Le chef de l’Etat sénégalais, président en exercice de la Cedeao, est parvenu à imposer un accord aux différents protagonistes de la crise burkinabè. Un accord qui fait la part belle aux exigences de Diendéré et de son Rsp, et que plusieurs dirigeants de la Société civile rejetaient hier. Mais Macky Sall, qui va présenter le projet à ses pairs chefs d’Etat de la région, demain à Abuja, a voulu faire comprendre à tous que c’était le prix à payer pour la paix.

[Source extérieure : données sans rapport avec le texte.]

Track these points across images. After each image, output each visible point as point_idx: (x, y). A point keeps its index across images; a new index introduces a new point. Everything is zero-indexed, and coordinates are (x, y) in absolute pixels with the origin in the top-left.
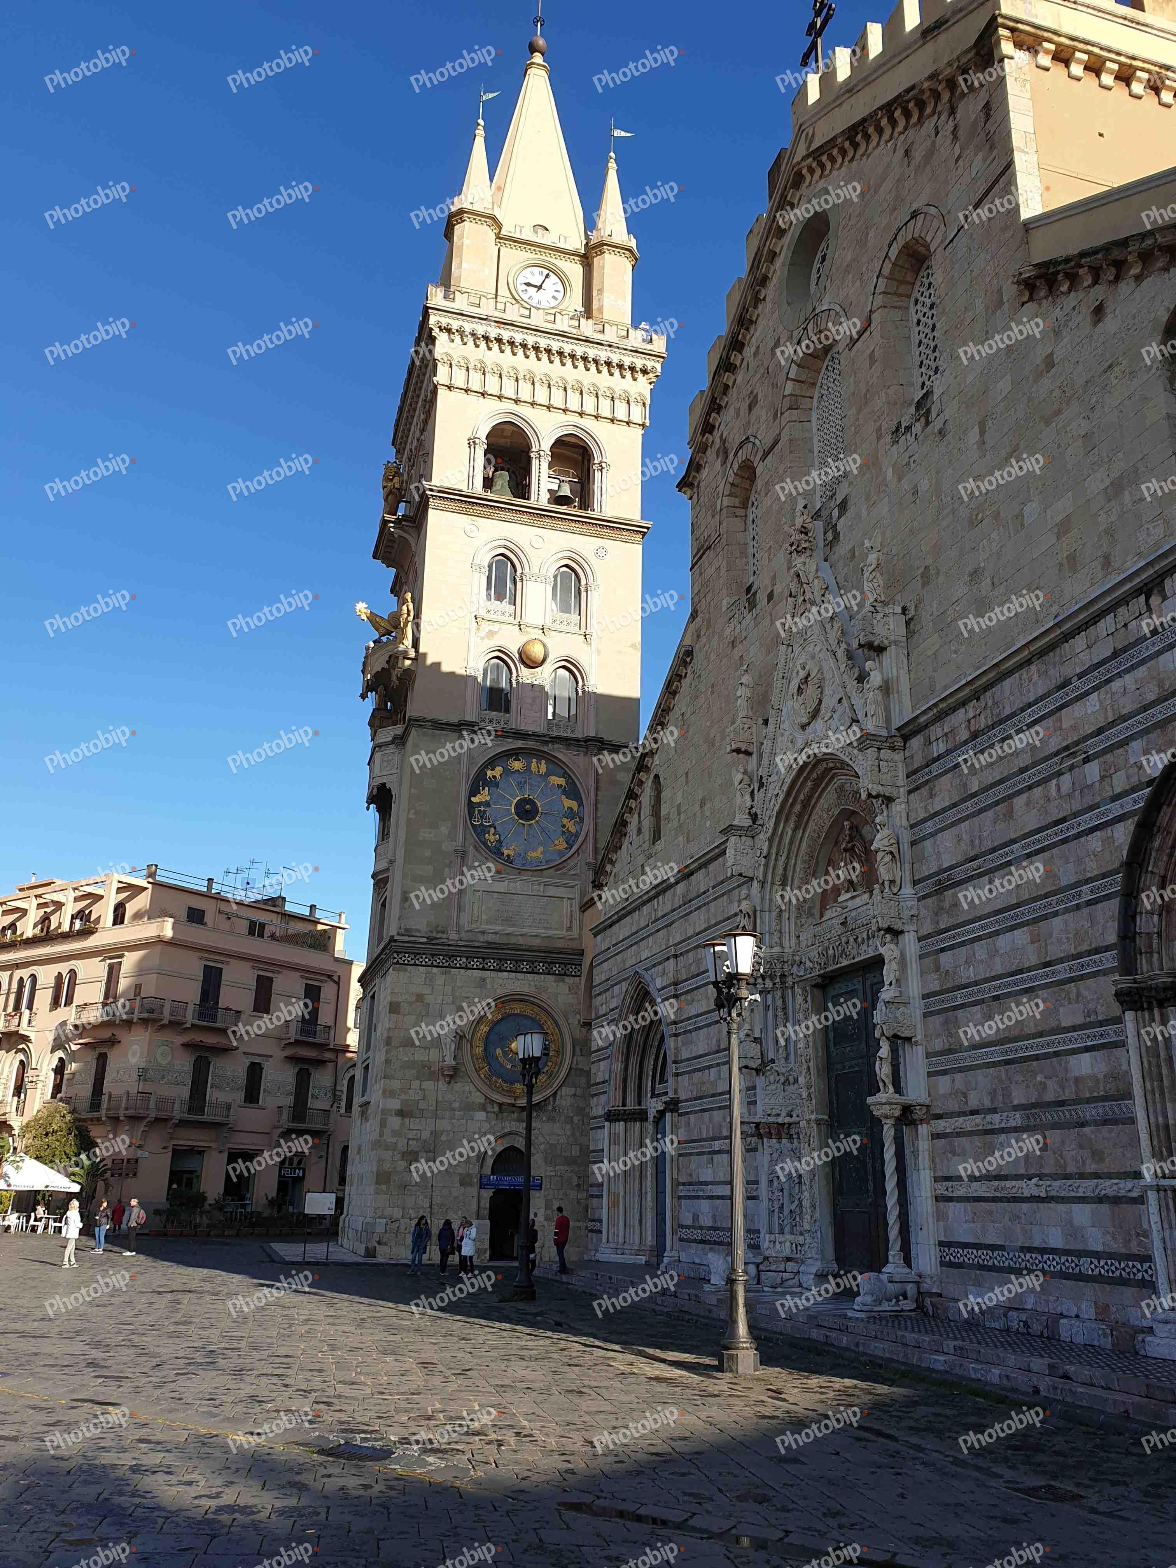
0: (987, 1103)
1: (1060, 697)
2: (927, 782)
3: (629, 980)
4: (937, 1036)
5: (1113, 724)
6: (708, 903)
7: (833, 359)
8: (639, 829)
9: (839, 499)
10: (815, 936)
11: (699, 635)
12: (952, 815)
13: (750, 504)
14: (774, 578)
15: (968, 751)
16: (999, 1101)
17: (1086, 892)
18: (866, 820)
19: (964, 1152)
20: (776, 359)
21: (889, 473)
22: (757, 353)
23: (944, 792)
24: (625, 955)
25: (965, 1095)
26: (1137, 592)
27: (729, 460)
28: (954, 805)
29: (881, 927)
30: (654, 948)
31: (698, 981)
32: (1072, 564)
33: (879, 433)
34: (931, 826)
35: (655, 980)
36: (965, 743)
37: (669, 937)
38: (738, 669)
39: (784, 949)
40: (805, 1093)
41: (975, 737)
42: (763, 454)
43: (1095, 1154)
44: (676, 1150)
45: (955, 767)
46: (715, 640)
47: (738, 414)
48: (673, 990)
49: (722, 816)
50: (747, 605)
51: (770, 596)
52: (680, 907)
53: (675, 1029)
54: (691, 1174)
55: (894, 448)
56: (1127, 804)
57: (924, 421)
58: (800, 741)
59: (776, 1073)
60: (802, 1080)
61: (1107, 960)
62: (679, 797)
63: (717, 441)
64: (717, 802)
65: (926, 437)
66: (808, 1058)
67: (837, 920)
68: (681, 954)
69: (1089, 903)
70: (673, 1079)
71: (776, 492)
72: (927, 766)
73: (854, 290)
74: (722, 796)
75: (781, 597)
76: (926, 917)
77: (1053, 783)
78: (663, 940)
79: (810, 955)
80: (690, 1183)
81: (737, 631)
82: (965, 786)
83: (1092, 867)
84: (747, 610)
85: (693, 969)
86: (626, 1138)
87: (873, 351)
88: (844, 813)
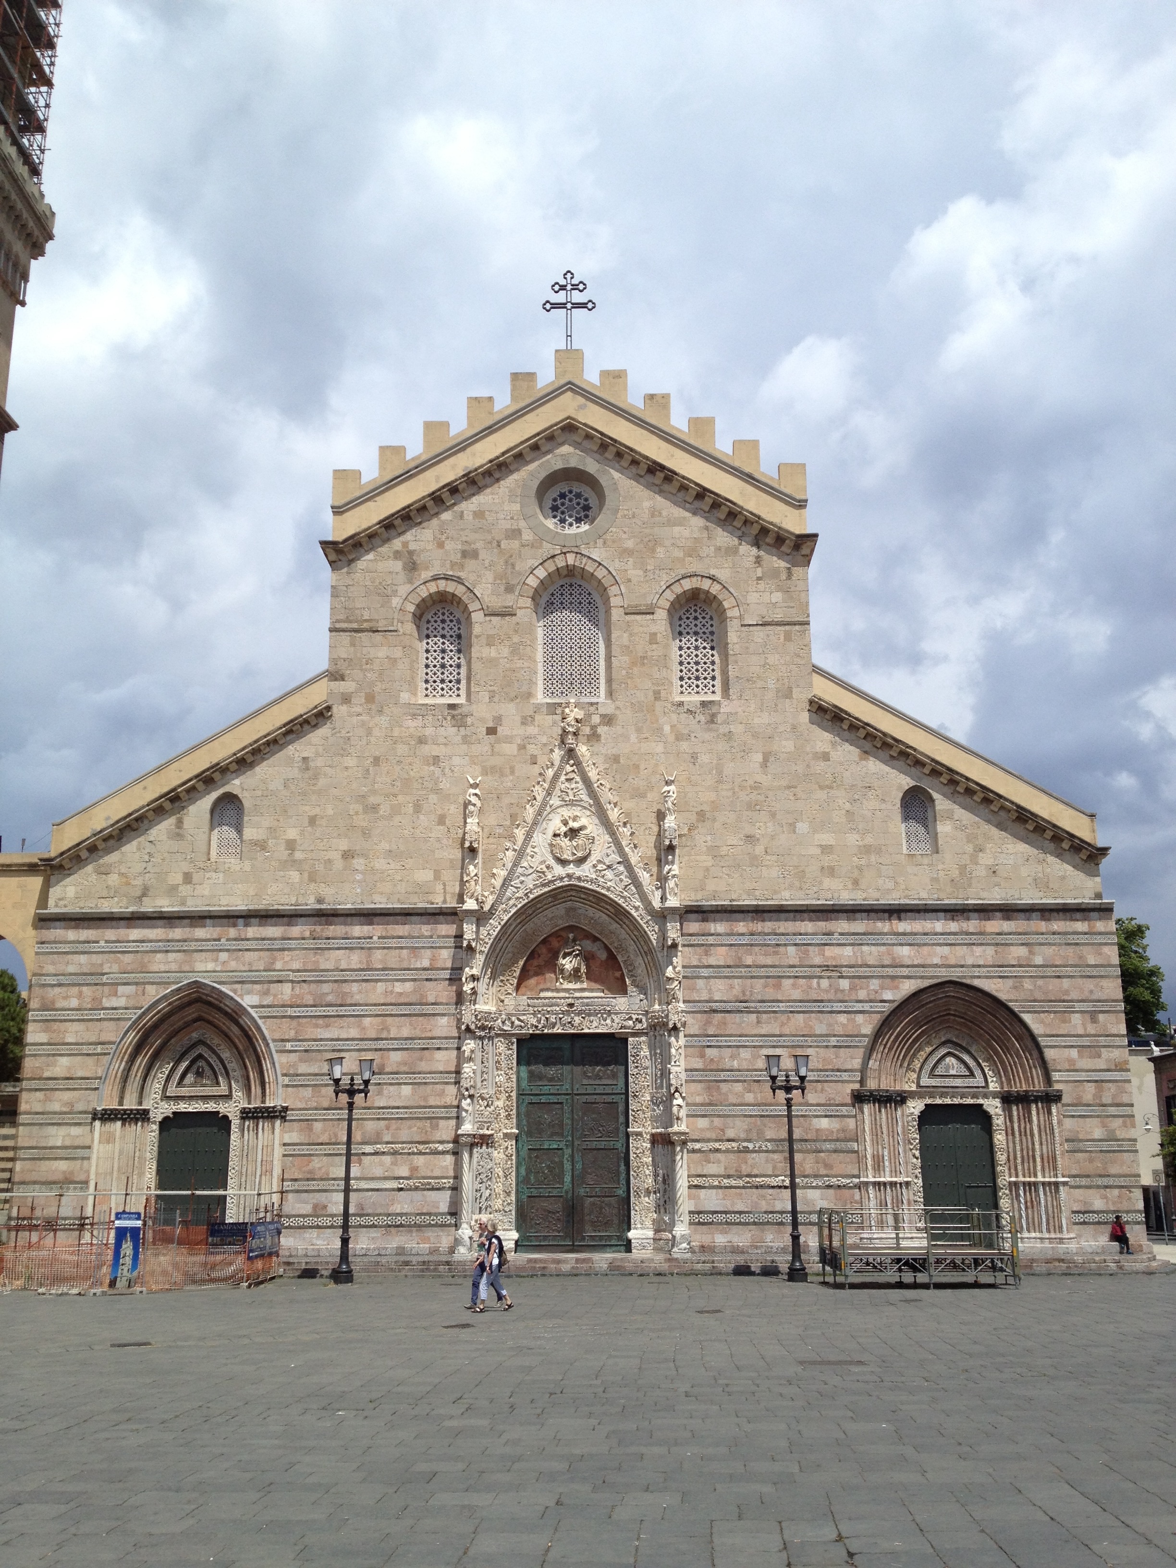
0: (743, 1136)
1: (825, 939)
2: (703, 945)
3: (174, 987)
4: (698, 1095)
5: (861, 966)
6: (370, 948)
7: (571, 585)
8: (178, 835)
9: (602, 710)
10: (529, 1005)
11: (346, 699)
12: (726, 972)
13: (424, 619)
14: (498, 719)
15: (745, 940)
16: (754, 1135)
17: (833, 1041)
18: (595, 939)
19: (719, 1162)
20: (515, 544)
21: (667, 729)
22: (479, 514)
23: (719, 956)
24: (146, 958)
25: (723, 1130)
26: (884, 911)
27: (420, 575)
28: (729, 967)
29: (671, 1026)
30: (233, 965)
31: (343, 1011)
32: (831, 871)
33: (657, 696)
34: (705, 972)
35: (241, 996)
36: (743, 934)
37: (274, 960)
38: (428, 764)
39: (491, 1007)
40: (503, 1114)
41: (752, 934)
42: (485, 608)
43: (827, 1166)
44: (278, 1151)
45: (731, 945)
46: (383, 721)
47: (441, 545)
48: (290, 1012)
49: (389, 878)
50: (449, 718)
51: (492, 731)
52: (303, 939)
53: (288, 1046)
54: (310, 1172)
55: (674, 716)
56: (867, 1007)
57: (709, 718)
58: (559, 870)
59: (483, 1099)
60: (500, 1103)
61: (845, 1076)
62: (292, 834)
63: (397, 544)
64: (380, 864)
65: (710, 730)
66: (509, 1090)
67: (563, 1001)
68: (304, 981)
69: (835, 1047)
70: (280, 1090)
71: (505, 651)
72: (703, 935)
73: (635, 574)
74: (391, 861)
75: (509, 740)
76: (694, 1024)
77: (815, 980)
78: (256, 960)
79: (521, 1018)
80: (308, 1180)
81: (429, 731)
82: (740, 959)
83: (839, 1030)
84: (448, 722)
85: (330, 998)
86: (123, 1137)
87: (655, 634)
88: (571, 928)
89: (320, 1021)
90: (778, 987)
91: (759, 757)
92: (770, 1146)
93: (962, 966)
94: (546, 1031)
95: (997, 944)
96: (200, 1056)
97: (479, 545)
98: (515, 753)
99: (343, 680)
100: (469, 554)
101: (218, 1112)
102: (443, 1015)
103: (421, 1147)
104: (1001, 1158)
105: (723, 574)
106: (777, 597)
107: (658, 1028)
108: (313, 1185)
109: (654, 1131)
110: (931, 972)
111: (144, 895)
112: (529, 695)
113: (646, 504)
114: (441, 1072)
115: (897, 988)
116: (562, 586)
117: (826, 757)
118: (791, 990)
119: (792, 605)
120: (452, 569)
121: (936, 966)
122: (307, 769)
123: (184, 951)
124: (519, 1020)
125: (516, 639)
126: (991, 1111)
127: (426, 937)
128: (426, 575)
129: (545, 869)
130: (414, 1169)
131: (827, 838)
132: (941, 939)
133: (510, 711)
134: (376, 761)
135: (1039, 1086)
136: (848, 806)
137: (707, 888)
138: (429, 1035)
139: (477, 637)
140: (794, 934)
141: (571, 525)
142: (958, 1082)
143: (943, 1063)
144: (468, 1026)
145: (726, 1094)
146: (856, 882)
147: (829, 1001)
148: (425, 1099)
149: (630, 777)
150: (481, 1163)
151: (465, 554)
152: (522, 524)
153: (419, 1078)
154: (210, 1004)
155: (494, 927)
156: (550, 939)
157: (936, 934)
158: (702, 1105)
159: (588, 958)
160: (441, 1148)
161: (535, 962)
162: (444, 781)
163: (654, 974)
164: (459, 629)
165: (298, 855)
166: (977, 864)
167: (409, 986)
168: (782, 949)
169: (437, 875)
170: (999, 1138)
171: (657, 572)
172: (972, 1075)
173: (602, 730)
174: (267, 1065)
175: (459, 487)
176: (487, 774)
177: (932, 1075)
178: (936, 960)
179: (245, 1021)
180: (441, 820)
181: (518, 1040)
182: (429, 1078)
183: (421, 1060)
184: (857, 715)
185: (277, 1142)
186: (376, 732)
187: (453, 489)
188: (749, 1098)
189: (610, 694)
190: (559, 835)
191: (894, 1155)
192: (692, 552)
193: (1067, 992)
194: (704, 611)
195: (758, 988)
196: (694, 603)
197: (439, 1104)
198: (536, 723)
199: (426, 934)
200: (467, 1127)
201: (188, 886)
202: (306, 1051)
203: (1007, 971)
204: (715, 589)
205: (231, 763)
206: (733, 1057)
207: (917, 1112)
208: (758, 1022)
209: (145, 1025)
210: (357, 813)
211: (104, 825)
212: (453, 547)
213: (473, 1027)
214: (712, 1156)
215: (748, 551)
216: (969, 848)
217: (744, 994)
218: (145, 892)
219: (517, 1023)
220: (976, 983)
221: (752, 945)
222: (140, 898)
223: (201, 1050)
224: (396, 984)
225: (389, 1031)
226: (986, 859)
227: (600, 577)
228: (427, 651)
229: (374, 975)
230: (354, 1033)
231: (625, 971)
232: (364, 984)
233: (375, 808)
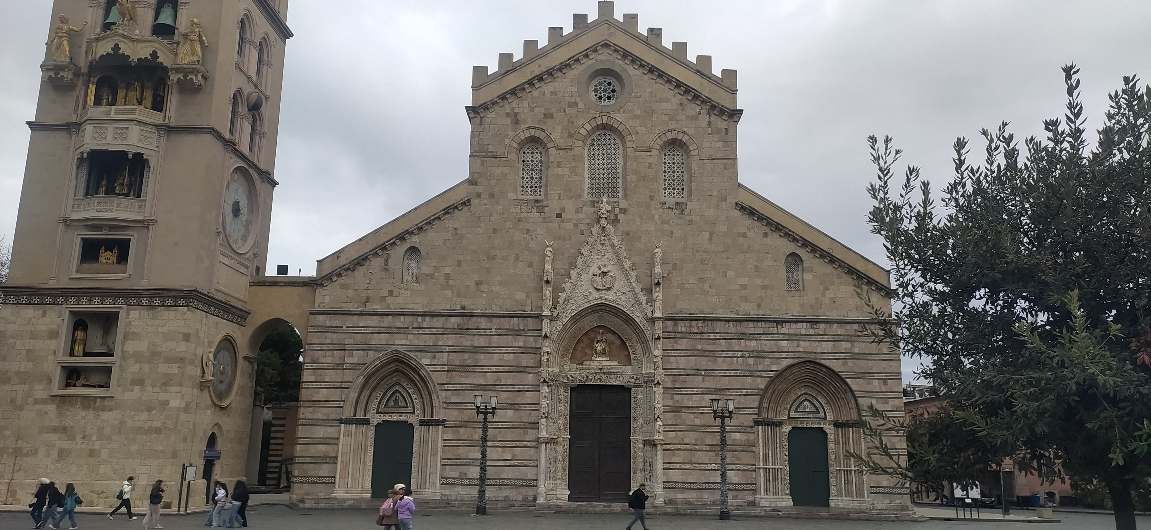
1: (741, 336)
2: (674, 338)
3: (384, 353)
4: (670, 420)
5: (760, 352)
6: (491, 335)
7: (604, 134)
8: (386, 269)
9: (621, 206)
10: (577, 369)
11: (479, 196)
12: (687, 353)
13: (522, 152)
14: (563, 209)
15: (698, 336)
16: (699, 442)
17: (744, 392)
18: (614, 333)
19: (680, 456)
20: (573, 111)
21: (657, 217)
22: (554, 93)
23: (683, 344)
24: (369, 336)
25: (682, 439)
26: (774, 321)
27: (521, 127)
28: (688, 350)
29: (656, 382)
30: (416, 342)
31: (475, 369)
32: (745, 299)
33: (652, 198)
34: (674, 353)
35: (421, 359)
36: (696, 333)
37: (438, 340)
38: (524, 234)
39: (556, 369)
40: (562, 427)
41: (702, 333)
42: (556, 146)
43: (738, 459)
44: (440, 444)
45: (690, 338)
46: (499, 208)
47: (532, 110)
48: (446, 368)
49: (501, 297)
50: (535, 208)
51: (559, 216)
52: (454, 329)
53: (446, 387)
54: (458, 455)
55: (661, 210)
56: (763, 373)
57: (680, 212)
58: (596, 294)
59: (552, 419)
60: (561, 422)
61: (749, 411)
62: (448, 270)
63: (508, 108)
64: (496, 288)
65: (680, 218)
66: (566, 414)
67: (596, 367)
68: (454, 352)
69: (744, 395)
70: (442, 410)
71: (567, 171)
72: (675, 333)
73: (641, 129)
74: (502, 287)
75: (569, 221)
76: (668, 382)
77: (735, 359)
78: (429, 340)
79: (572, 375)
80: (457, 459)
81: (524, 215)
82: (694, 346)
83: (747, 386)
84: (534, 211)
85: (469, 362)
86: (356, 433)
87: (651, 163)
88: (601, 327)
89: (463, 374)
90: (715, 362)
91: (707, 234)
92: (707, 448)
93: (815, 353)
94: (586, 383)
95: (835, 341)
96: (397, 391)
97: (554, 110)
98: (572, 228)
99: (477, 185)
100: (548, 116)
101: (407, 421)
102: (531, 373)
103: (518, 444)
104: (832, 457)
105: (690, 131)
106: (720, 144)
107: (648, 383)
108: (459, 462)
109: (645, 438)
110: (799, 355)
111: (367, 301)
112: (580, 196)
113: (648, 90)
114: (529, 404)
115: (780, 364)
116: (599, 135)
117: (744, 235)
118: (722, 364)
119: (728, 149)
120: (538, 124)
121: (801, 352)
122: (456, 234)
123: (389, 333)
124: (571, 376)
125: (573, 164)
126: (828, 431)
127: (521, 330)
128: (524, 126)
129: (588, 294)
130: (514, 455)
131: (744, 281)
132: (804, 338)
133: (569, 205)
134: (495, 231)
135: (855, 417)
136: (756, 263)
137: (677, 307)
138: (523, 383)
139: (552, 162)
140: (724, 333)
141: (605, 100)
142: (810, 415)
143: (802, 405)
144: (544, 379)
145: (685, 420)
146: (759, 305)
147: (743, 370)
148: (521, 418)
149: (636, 244)
150: (551, 453)
151: (545, 116)
152: (578, 99)
153: (517, 407)
154: (403, 362)
155: (559, 325)
156: (589, 332)
157: (802, 335)
158: (672, 425)
159: (609, 343)
160: (529, 444)
161: (581, 345)
162: (532, 243)
163: (647, 354)
164: (541, 157)
165: (451, 282)
166: (825, 297)
167: (512, 356)
168: (717, 341)
169: (528, 295)
170: (831, 446)
171: (653, 128)
172: (818, 412)
173: (619, 217)
174: (434, 397)
175: (544, 77)
176: (556, 240)
177: (796, 411)
178: (801, 349)
179: (423, 372)
180: (530, 265)
181: (571, 387)
182: (523, 407)
183: (518, 397)
184: (762, 213)
185: (440, 438)
186: (494, 214)
187: (540, 78)
188: (697, 422)
189: (626, 196)
190: (596, 275)
191: (774, 455)
192: (672, 118)
193: (871, 368)
194: (678, 151)
195: (704, 363)
196: (673, 146)
197: (528, 421)
198: (584, 212)
199: (521, 328)
200: (543, 434)
201: (391, 298)
202: (455, 390)
203: (839, 356)
204: (685, 139)
205: (414, 230)
206: (689, 400)
207: (787, 431)
208: (703, 381)
209: (368, 373)
210: (484, 260)
211: (345, 262)
212: (539, 112)
213: (547, 380)
214: (676, 452)
215: (704, 118)
216: (821, 288)
217: (696, 366)
218: (368, 300)
219: (571, 378)
220: (822, 362)
221: (701, 339)
222: (365, 303)
223: (398, 387)
224: (505, 355)
225: (501, 380)
226: (829, 294)
227: (621, 131)
228: (523, 170)
229: (494, 350)
230: (482, 381)
231: (631, 351)
232: (487, 354)
233: (494, 258)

Le Général Gilbert Diendéré aura quitté le Palais présidentiel de Kosyam hier soir, à l’issue de ses discussions avec Macky Sall et Thomas Yayi Boni, et de l’accord finalisé au nom de la Cedeao. Pour autant, les choses au Burkina Faso, n’ont pas retrouvé le rythme qu’elles avaient avant le 17 septembre 2015. Bien sûr, le président de la Transition, Michel Kafando, a retrouvé son fauteuil et ses attributions, et les organes de ladite transition vont continuer à fonctionner. Mais le coup de force du Régiment de sécurité présidentielle (Rsp) a poussé les médiateurs de la Cedeao Macky Sall et Yayi Boni au nom de l’Union africaine à tenir compte de leurs revendications, malgré le bain de sang et la pagaille que ce corps d’armée aura causés.
Pour autant, dans l’ensemble, le projet d’accord sur lequel la majorité des différentes parties se sont mises d’accord, recoupe ce que Le Quotidien avait écrit dans son numéro 3789 du week-end dernier. Il s’agissait, outre la remise en selle du président de la Transition Michel Kafando, du retour dans le jeu électoral, des anciens proches collaborateurs de Blaise Compaoré, le chef de l’Etat déchu au mois d’octobre de l’année dernière, et dont une bonne partie milite au sein de l’ancien parti présidentiel, la Cdp. La date des élections a été repoussée, et la Transition prolongée de quelques mois, jusqu’au 22 novembre prochain.
Avant cette prochaine élection, et la prise de fonction du prochain Président, les médiateurs ont recommandé au Conseil national de transition (Cnt) de s’abstenir de légiférer sur le sort prochain du Rsp et de son chef, Gilbert Diendéré. Cela revient à accorder à ces putschistes une amnistie de fait et de droit, qui ne pourrait être levée que par les prochaines autorités légitimes du pays. Cette amnistie devrait d’ailleurs être actée au plus tard à la fin du mois de septembre. Cette partie du projet d’accord révolte les organisations de la Société civile, membres ou non du Cnt. Ces derniers, comme plusieurs observateurs, ont estimé qu’il n’était pas acceptable de laisser impunie la mort de 18 personnes abattues par le Rsp durant les 3 jours de violence, ou les exactions commises par les soldats de l’ancienne garde présidentielle. Mais, en prélude à la lecture du projet d’accord, Macky Sall avait donné le ton en demandant aux acteurs burkinabè de faire montre d’esprit «de pardon et de réconciliation pour préserver la paix».
En l’état actuel des choses, alors que Macky Sall a retrouvé Dakar hier dans la soirée et s’apprête à se rendre demain à Abuja, pour un sommet extraordinaire de la Communauté économique des Etats de l’Afrique de l’Ouest (Cedeao) censé entériner le projet d’accord et en assurer la mise en œuvre, on peut déclarer sans trop de crainte de se tromper, que le plus gros perdant de l’affaire est le Premier ministre Isaac Yacouba Zida. D’abord, alors que tous les prisonniers devaient être libérés, lui était encore en détention hier soir. Néanmoins, Macky Sall avait tenu à s’assurer de son intégrité physique et de sa sécurité. Et le chef de l’Etat sénégalais avait veillé à informer le Premier ministre sortant de la teneur de l’accord.
Malgré tout, M. Zida ne faisait plus partie du schéma, étant écarté d’office en tant que militaire. Or, vu la nature de ses relations avec Diendéré et ses anciens compagnons d’armes, on pouvait quasiment assurer qu’il ne pouvait plus être en odeur de sainteté auprès du Rsp. D’où des questions légitimes sur un avenir qui, dans son cas, se dessine assez sombrement.